WHAT YOU SHOULD DO: Your reply should hold only the lines from the records below where "KiCad" occurs.

(Data extracted from a collection)
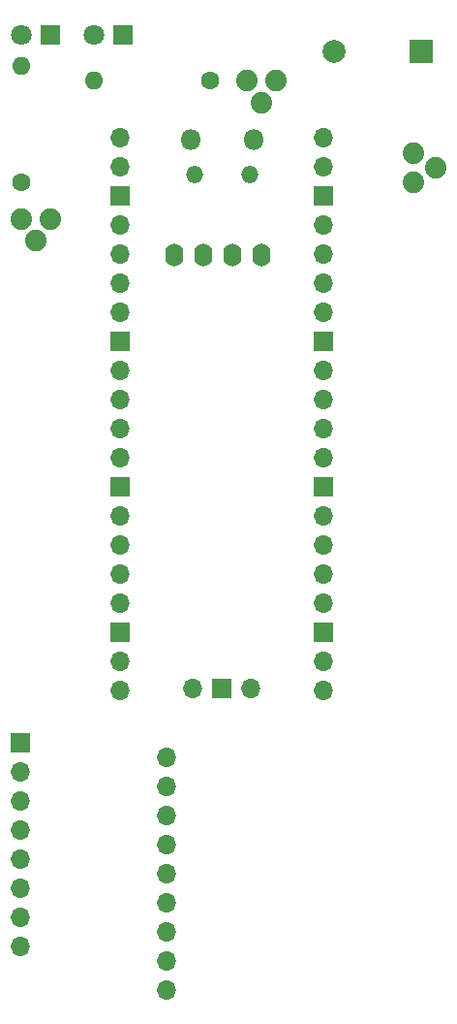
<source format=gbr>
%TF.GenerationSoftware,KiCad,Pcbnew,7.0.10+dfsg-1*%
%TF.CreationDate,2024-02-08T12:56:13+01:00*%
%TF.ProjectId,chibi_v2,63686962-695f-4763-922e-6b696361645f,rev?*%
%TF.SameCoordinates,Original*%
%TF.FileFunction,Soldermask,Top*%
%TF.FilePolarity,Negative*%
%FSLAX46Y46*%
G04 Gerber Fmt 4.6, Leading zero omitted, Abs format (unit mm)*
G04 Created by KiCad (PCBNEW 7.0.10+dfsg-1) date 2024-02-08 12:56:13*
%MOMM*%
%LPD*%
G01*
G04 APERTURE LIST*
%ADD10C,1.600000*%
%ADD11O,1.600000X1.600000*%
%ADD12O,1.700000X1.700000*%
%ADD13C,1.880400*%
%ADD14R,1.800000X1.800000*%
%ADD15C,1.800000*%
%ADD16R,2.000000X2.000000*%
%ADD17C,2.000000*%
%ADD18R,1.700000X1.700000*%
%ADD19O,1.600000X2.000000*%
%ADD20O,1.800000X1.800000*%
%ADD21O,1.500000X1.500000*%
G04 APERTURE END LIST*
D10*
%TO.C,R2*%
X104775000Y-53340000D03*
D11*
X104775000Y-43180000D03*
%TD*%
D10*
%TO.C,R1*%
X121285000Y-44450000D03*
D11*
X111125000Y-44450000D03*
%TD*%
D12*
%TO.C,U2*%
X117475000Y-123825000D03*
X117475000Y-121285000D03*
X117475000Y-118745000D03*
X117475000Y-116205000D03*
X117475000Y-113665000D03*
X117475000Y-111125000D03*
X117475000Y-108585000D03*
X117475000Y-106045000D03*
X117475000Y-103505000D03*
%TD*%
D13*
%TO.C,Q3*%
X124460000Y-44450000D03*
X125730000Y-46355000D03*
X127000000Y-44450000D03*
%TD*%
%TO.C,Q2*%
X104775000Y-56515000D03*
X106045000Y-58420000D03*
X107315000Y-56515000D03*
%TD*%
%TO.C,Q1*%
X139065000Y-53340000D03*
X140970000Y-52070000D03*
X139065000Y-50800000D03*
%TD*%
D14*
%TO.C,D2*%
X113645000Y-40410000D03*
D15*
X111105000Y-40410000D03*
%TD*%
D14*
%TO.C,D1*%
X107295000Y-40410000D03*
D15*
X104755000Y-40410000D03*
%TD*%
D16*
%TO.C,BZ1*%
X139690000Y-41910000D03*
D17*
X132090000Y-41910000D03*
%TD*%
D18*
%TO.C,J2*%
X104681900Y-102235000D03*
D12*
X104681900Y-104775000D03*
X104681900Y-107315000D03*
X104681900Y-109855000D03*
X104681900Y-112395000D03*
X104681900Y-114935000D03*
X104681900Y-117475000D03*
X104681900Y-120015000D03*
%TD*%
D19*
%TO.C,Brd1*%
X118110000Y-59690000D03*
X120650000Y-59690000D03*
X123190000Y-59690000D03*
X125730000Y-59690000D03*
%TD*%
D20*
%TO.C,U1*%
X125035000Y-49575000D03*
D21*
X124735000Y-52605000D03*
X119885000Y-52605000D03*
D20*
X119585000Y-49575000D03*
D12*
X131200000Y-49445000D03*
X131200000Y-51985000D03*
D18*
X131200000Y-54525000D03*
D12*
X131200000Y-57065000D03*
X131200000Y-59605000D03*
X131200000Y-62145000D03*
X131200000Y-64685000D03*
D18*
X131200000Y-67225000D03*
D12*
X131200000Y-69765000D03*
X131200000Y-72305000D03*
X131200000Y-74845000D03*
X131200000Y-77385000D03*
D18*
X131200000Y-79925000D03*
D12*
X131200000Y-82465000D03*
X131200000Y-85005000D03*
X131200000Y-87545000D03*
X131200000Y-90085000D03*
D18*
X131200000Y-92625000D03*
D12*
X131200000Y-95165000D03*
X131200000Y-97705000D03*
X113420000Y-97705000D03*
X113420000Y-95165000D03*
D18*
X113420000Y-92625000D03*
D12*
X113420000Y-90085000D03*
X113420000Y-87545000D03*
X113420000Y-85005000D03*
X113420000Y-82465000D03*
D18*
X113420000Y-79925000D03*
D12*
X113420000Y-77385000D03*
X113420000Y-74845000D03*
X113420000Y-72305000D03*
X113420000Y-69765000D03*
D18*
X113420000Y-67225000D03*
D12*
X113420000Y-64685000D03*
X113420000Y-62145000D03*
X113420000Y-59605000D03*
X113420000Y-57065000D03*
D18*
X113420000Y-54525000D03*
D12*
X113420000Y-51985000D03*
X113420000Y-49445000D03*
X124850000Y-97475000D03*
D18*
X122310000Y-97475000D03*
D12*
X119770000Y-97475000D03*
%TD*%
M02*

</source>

EXERCISE RESULT:
%TF.GenerationSoftware,KiCad,Pcbnew,7.0.10+dfsg-1*%
G04 Created by KiCad (PCBNEW 7.0.10+dfsg-1) date 2024-02-08 12:56:13*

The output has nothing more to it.